CASE 3. A fifty-five-year-old man was managed with resection of a giant-cell tumor involving the distal part of the ulna fifteen months before he was seen by us. A round, mobile, nontender, subcutaneous mass was palpated at the operative site five months after the resection. Plain radiographs were unremarkable. The patient was managed with resection of the mass, which was found to be a recurrent giant-cell tumor. When the patient was first seen by us approximately ten months later, two masses were palpable in the soft tissues at the operative site. Plain radiographs showed a single soft-tissue mass with no peripheral calcification, and magnetic resonance imaging scans revealed two separate soft-tissue masses. The first mass, which was located superficial to the extensor carpi ulnaris tendon, was a round, 1.2-centimeter-diameter lesion that demonstrated heterogeneous signal intensity on T2-weighted images as well as mild gadolinium enhancement. The other mass, which was two centimeters in diameter, was located adjacent to the ulnar aspect of the distal part of the radius. The patient was managed with en bloc resection of both soft-tissue masses, which proved to be recurrent giant-cell tumors.

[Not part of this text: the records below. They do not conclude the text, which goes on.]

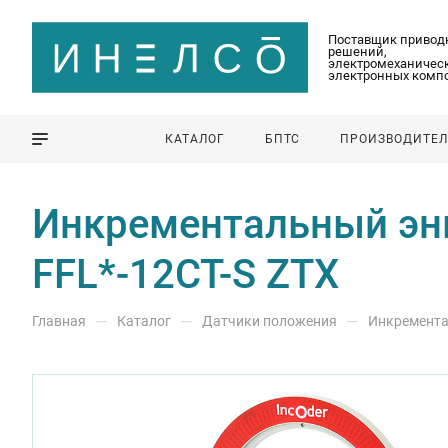
Поставщик привод
решений,
электромеханическ
электронных комп
КАТАЛОГ
БПТС
ПРОИЗВОДИТЕ
Инкрементальный энко
FFL*-12CT-S ZTX
—
—
—
Главная
Каталог
Датчики положения
Инкремента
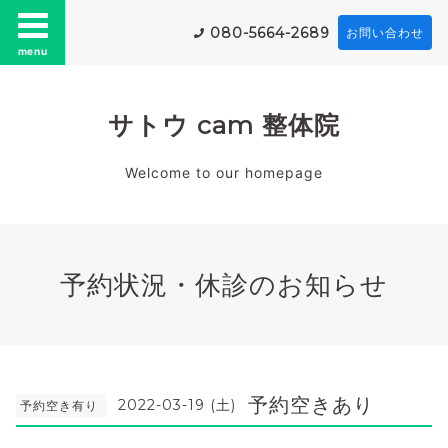
080-5664-2689
お問い合わせ
menu
サトウ cam 整体院
Welcome to our homepage
予約状況・休診のお知らせ
予約空きあり
2022-03-19 (土)
予約空き有り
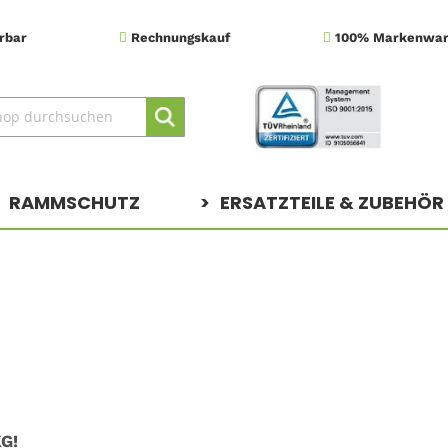
erbar
Rechnungskauf
100% Markenwa
Suche
Suche
RAMMSCHUTZ
ERSATZTEILE & ZUBEHÖR
KG!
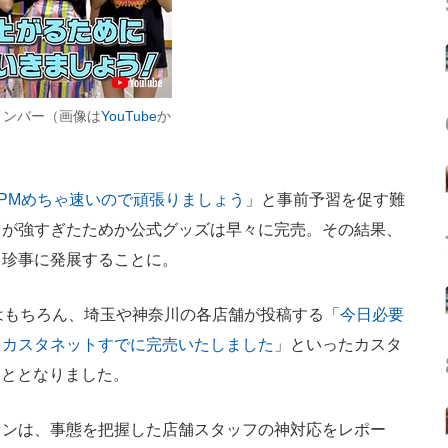
メンバー（画像は
YouTube
か
BPMめちゃ速いので頑張りましょう
」と事前予習を促す難
ちが強すぎたためか公式グッズは早々に完売。その結果、
る珍事に発展することに。
はもちろん、埼玉や神奈川の各店舗が投稿する「
今日必要
、カスタネットすでに完売いたしました
」といったカスタ
うこととなりました。
ンは、事態を把握した店舗スタッフの神対応をレポー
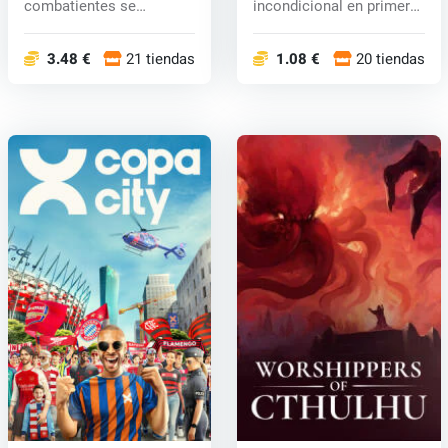
combatientes se
incondicional en primera
encuentran en...
person...
3.48 €
21 tiendas
1.08 €
20 tiendas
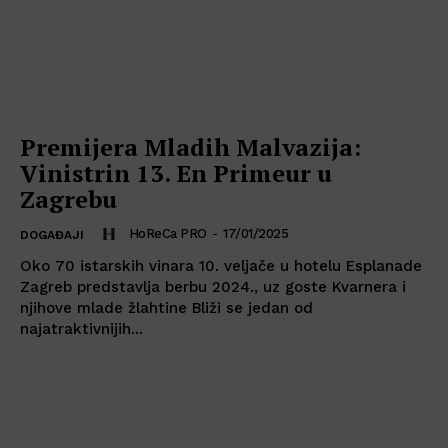
Premijera Mladih Malvazija:
Vinistrin 13. En Primeur u
Zagrebu
HoReCa PRO
-
17/01/2025
DOGAĐAJI
Oko 70 istarskih vinara 10. veljače u hotelu Esplanade
Zagreb predstavlja berbu 2024., uz goste Kvarnera i
njihove mlade žlahtine Bliži se jedan od
najatraktivnijih...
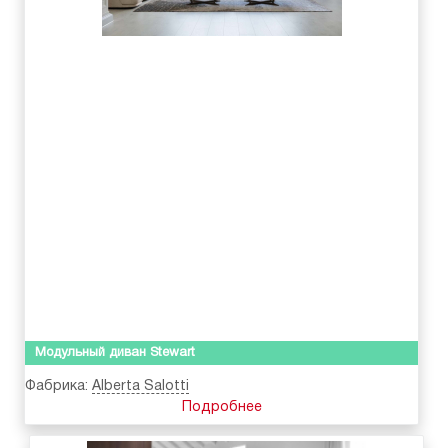
Модульный диван Stewart
Фабрика:
Alberta Salotti
Подробнее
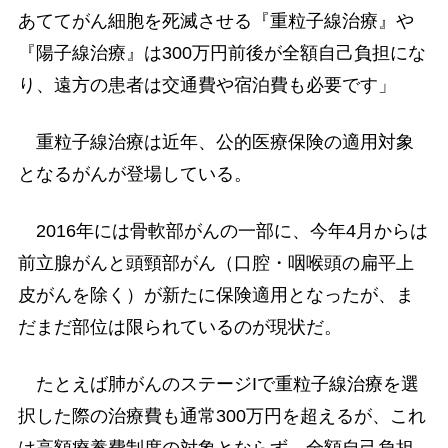
あててがん細胞を死滅させる『重粒子線治療』や
『陽子線治療』は300万円前後が全額自己負担にな
り、遠方の患者は交通費や宿泊費も必要です」
重粒子線治療は近年、公的医療保険の適用対象
となるがんが登場している。
2016年には骨軟部がんの一部に、今年4月からは
前立腺がんと頭頸部がん（口腔・咽喉頭の扁平上
皮がんを除く）が新たに保険適用となったが、ま
だまだ部位は限られているのが現状だ。
たとえば肺がんのステージIで重粒子線治療を選
択した際の治療費も通常300万円を超えるが、これ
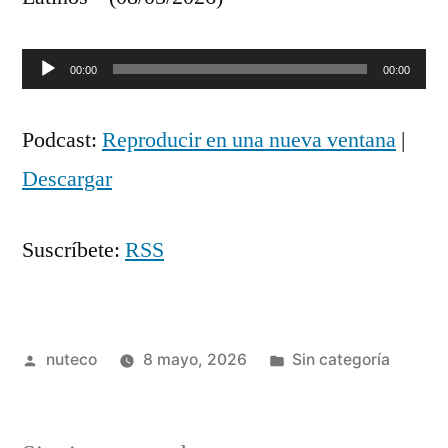
Reproductor
00:00
00:00
de
Podcast:
Reproducir en una nueva ventana
|
audio
Descargar
Suscríbete:
RSS
Publicada
Publicada
nuteco
8 mayo, 2026
Sin categoría
por
en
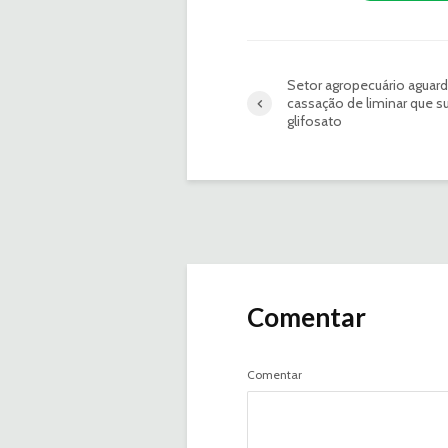
Setor agropecuário aguar
cassação de liminar que 
glifosato
Comentar
Comentar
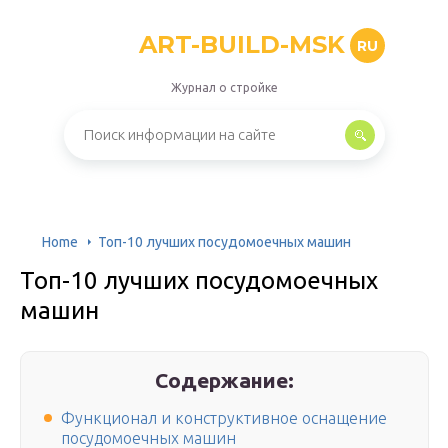
ART-BUILD-MSK
RU
Журнал о стройке
Home
Топ-10 лучших посудомоечных машин
Топ-10 лучших посудомоечных
машин
Содержание:
Функционал и конструктивное оснащение
посудомоечных машин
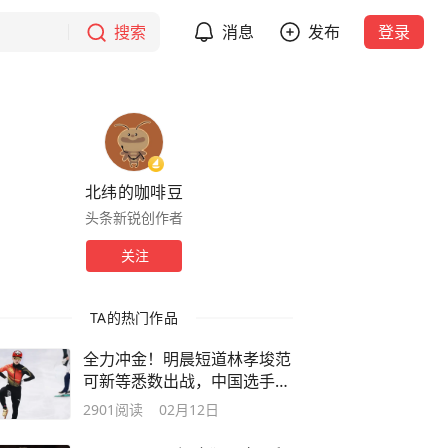
搜索
消息
发布
登录
北纬的咖啡豆
头条新锐创作者
关注
TA的热门作品
全力冲金！明晨短道林孝埈范
可新等悉数出战，中国选手分
组出炉
2901
阅读
02月12日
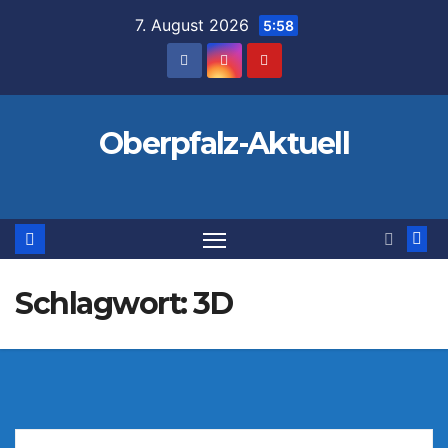
Zum
7. August 2026
5:58
Inhalt
springen
Oberpfalz-Aktuell
Schlagwort:
3D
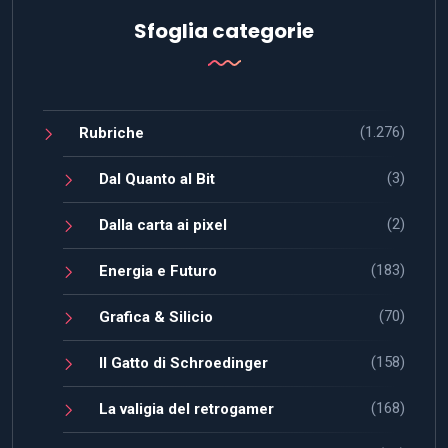
Sfoglia categorie
(1.276)
Rubriche
(3)
Dal Quanto al Bit
(2)
Dalla carta ai pixel
(183)
Energia e Futuro
(70)
Grafica & Silicio
(158)
Il Gatto di Schroedinger
(168)
La valigia del retrogamer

CASE 4. A twenty-seven-year-old woman was seen by us because of recurrence of a giant-cell tumor of the distal aspect of the femur. Twenty months previously, the patient had been managed with curettage of the primary lesion and packing with polymethylmethacrylate cement. The intraosseous tumor had recurred during a pregnancy twelve months after the initial operation. When first seen by us, the patient had a nontender soft-tissue mass, two by two centimeters in size, that was palpable deep to the subcutaneous region adjacent to the previous wound. Plain radiographs revealed no ossification around the soft-tissue mass. Magnetic resonance imaging scans revealed a round, heterogeneous mass, 2.5 centimeters in diameter, in the vastus lateralis muscle. The lesion was dark on T1-weighted images (Fig. 2-A) and bright on T2-weighted images (Fig. 2-B) and demonstrated gadolinium enhancement. The radiographic findings were thought to be most consistent with a benign vascular lesion such as a lymphangioma or a hemangioma. A biopsy was performed under the guidance of computed tomography, and the findings of histological analysis were consistent with a recurrent giant-cell tumor (Fig. 2-C). The patient was managed with curettage of the recurrent intraosseous lesion and en bloc resection of the soft-tissue mass.